The Coronavirus Disease 2019 (COVID-19) pandemic, declared by the World Health Organization on March 11, 2020, has made significant adjustments to the principles of organizing medical care, including treatment, nutrition, and care of patients in infectious hospitals. The disease has different clinical courses: from mild asymptomatic to extremely severe, requiring aggressive medical interventions, such as organ replacement therapy to replace vital body functions.
 The spread of viral infection was global, but the pathophysiological aspects of the course of COVID-19 have not been studied comprehensively. The development of acute respiratory distress syndrome and systemic inflammatory response syndrome as part of the severe course of the disease is accompanied by severe metabolic disorders that require close attention. It is necessary to correct the clinical manifestations of organ dysfunction under severe hypercatabolism. Considerable importance is given to the peculiarities of providing nutritional support to patients using specialized nutritional mixtures to prevent conditions that worsen the prognosis of recovery and survival of patients.
 The target cells of the virus are angiotensin-converting enzyme receptors of the respiratory, nervous, urinary, and cardiovascular systems and organs of the gastrointestinal tract.

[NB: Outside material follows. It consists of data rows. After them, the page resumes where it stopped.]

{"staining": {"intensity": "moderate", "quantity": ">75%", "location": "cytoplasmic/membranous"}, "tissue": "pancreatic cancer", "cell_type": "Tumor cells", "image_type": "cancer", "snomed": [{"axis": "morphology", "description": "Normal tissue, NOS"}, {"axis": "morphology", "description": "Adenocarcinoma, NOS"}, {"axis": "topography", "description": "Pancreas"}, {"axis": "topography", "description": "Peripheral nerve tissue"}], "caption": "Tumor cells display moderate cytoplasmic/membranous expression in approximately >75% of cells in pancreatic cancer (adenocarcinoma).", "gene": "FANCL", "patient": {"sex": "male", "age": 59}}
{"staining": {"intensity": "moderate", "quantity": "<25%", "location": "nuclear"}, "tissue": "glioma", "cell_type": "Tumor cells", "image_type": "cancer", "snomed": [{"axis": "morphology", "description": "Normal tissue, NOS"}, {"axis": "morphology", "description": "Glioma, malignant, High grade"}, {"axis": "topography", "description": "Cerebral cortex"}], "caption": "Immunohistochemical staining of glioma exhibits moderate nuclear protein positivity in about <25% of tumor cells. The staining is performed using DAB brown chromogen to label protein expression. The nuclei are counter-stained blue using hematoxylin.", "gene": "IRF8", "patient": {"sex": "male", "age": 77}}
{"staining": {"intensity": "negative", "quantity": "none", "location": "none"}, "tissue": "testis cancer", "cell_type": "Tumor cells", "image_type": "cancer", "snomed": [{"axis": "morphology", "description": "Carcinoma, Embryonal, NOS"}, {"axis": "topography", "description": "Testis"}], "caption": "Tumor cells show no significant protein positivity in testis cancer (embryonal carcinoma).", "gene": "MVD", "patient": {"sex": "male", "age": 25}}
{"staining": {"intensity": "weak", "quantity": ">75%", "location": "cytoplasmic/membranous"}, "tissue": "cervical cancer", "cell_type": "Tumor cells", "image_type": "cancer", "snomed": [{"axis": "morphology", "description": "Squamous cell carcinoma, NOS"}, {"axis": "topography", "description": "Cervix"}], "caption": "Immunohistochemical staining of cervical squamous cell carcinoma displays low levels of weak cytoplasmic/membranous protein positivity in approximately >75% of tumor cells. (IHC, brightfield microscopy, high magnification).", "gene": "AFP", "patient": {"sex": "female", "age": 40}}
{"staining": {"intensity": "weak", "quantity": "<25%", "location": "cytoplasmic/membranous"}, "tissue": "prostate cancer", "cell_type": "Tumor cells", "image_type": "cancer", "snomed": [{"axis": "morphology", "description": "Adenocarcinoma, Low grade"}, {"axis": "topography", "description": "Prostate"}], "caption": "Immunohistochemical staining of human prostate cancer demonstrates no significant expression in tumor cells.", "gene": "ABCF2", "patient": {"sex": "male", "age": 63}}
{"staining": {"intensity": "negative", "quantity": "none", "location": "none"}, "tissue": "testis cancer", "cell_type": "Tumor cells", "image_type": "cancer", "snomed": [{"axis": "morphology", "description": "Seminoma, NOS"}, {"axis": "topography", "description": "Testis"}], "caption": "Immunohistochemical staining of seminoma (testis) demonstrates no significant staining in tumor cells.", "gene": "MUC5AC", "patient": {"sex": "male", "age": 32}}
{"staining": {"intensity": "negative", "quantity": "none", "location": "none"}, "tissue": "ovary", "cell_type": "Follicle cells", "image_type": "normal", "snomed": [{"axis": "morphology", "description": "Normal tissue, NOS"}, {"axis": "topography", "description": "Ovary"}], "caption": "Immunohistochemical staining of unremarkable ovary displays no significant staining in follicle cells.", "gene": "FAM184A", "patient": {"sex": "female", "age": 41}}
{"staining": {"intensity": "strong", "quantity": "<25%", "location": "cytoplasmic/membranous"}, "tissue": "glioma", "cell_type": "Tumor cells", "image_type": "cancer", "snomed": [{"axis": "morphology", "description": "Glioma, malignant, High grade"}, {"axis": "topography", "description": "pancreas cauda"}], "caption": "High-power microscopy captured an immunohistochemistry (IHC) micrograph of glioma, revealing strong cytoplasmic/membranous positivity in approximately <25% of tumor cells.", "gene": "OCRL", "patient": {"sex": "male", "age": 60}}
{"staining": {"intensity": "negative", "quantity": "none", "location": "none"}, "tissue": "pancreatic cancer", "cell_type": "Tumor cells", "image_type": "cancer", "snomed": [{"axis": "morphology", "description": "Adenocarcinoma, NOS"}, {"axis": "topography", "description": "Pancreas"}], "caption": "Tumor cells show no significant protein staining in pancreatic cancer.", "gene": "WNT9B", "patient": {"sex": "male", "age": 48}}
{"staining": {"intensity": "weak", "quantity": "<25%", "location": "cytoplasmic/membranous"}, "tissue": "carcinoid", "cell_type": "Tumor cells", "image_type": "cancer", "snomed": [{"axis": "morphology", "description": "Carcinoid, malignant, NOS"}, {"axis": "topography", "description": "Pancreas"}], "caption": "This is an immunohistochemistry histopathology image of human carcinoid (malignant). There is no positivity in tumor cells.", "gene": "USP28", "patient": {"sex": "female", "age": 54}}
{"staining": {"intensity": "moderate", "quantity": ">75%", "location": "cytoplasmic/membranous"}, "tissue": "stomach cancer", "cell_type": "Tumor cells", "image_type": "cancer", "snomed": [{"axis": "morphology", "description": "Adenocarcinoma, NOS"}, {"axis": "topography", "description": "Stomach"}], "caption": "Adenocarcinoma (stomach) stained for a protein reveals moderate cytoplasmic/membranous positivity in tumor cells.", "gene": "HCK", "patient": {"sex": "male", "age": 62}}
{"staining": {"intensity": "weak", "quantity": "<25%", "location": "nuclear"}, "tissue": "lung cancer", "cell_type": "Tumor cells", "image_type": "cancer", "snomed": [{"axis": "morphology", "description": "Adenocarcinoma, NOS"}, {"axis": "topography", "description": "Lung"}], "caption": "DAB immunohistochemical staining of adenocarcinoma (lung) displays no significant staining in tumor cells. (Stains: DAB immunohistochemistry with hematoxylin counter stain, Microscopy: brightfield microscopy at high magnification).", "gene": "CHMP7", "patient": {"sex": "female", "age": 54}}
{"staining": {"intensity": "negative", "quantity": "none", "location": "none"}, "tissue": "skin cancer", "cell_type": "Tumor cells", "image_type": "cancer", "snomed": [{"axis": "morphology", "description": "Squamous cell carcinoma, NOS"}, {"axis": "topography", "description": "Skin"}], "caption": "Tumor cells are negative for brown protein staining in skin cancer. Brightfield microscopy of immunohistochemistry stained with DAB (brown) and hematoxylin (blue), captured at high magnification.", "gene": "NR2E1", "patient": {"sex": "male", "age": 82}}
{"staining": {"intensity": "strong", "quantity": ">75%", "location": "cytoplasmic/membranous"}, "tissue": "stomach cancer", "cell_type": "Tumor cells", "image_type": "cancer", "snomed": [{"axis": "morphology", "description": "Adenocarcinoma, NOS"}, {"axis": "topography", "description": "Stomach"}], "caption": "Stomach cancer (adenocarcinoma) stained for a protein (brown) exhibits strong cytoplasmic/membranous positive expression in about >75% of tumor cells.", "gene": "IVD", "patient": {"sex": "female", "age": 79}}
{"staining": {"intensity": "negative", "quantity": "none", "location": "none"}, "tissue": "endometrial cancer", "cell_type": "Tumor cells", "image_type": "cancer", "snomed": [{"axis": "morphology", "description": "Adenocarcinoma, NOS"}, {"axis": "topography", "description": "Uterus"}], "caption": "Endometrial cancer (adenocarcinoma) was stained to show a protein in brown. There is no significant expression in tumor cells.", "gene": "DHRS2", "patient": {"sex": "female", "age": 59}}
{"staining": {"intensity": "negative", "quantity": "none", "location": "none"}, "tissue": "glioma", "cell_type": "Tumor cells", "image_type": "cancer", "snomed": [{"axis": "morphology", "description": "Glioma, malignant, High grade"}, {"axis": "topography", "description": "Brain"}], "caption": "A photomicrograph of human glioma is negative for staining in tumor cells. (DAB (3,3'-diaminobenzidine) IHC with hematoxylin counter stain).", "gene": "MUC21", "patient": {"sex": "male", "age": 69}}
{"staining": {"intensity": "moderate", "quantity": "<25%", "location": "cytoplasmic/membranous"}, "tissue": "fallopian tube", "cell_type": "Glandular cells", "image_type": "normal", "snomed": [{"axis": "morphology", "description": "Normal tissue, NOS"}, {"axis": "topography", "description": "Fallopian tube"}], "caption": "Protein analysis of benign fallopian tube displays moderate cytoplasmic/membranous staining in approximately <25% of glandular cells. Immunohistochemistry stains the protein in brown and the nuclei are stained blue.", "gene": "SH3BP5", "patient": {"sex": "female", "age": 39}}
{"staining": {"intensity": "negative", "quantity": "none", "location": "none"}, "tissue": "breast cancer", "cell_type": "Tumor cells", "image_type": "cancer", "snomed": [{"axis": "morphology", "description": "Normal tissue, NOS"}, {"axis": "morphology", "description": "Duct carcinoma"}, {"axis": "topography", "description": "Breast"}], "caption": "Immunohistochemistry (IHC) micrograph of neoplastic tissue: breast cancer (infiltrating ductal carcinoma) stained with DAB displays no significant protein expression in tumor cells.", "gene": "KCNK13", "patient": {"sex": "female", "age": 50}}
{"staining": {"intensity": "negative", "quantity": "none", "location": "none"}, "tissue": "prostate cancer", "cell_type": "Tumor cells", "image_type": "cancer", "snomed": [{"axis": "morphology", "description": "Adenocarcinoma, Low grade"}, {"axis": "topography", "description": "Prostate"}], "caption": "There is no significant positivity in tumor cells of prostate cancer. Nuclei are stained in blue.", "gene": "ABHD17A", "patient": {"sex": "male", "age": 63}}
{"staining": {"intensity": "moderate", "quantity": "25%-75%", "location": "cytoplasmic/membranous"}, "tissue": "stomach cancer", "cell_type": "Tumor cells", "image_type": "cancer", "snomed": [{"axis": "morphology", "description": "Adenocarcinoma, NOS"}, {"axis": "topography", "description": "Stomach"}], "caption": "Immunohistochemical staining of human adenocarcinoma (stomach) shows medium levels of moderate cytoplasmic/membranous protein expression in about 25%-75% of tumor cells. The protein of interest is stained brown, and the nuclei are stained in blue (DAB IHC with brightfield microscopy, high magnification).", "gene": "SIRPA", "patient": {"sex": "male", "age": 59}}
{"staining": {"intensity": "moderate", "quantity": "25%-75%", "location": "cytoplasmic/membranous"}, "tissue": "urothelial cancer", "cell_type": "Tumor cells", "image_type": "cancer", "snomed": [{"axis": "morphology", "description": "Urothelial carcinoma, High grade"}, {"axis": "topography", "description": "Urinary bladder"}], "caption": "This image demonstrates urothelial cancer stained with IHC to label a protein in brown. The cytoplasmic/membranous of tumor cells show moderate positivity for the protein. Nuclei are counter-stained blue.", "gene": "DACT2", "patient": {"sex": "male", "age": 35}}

Consequently, the site of the infection at different organs and systems gives rise to the phenomena of respiratory failure and several heterogeneous clinical manifestations of the disease, which can affect all ties in the pathogenesis of nutritional deficiency. Malnutrition is usually due to the mismatch between the intake and consumption of nutrients, micro- and macroelements.
 The causes for the imbalance of the intake-expenditure system can be divided into three groups: reduced nutrient intake, increased consumption due to hypercatabolism or hypermetabolism, and malabsorption and increased nutritional losses due to direct and indirect damages to the gastrointestinal tract. The division is traditional because, in the case of severe forms of coronavirus infection, there is always the presence of two or more factors leading to nutritional deficiencies.
 In this study, we systematized the ways in which we provide nutritional support based on the prevalent causes of protein-energy malnutrition, taking into account the patients individual needs and the extent of respiratory support. Several articles published by foreign colleagues and our own experience in the Department of Anesthesiology and Intensive Care for Patients with a New Coronavirus Infection COVID-19 at the Russian Academy of Sciences Central Clinical Hospital in Moscow in 2020 were analyzed.
 This study discusses in detail the problems and characteristics of clinical nutrition that a practicing intensive care specialist faces when enduring all possible measures to maintain the stable homeostasis of the patient.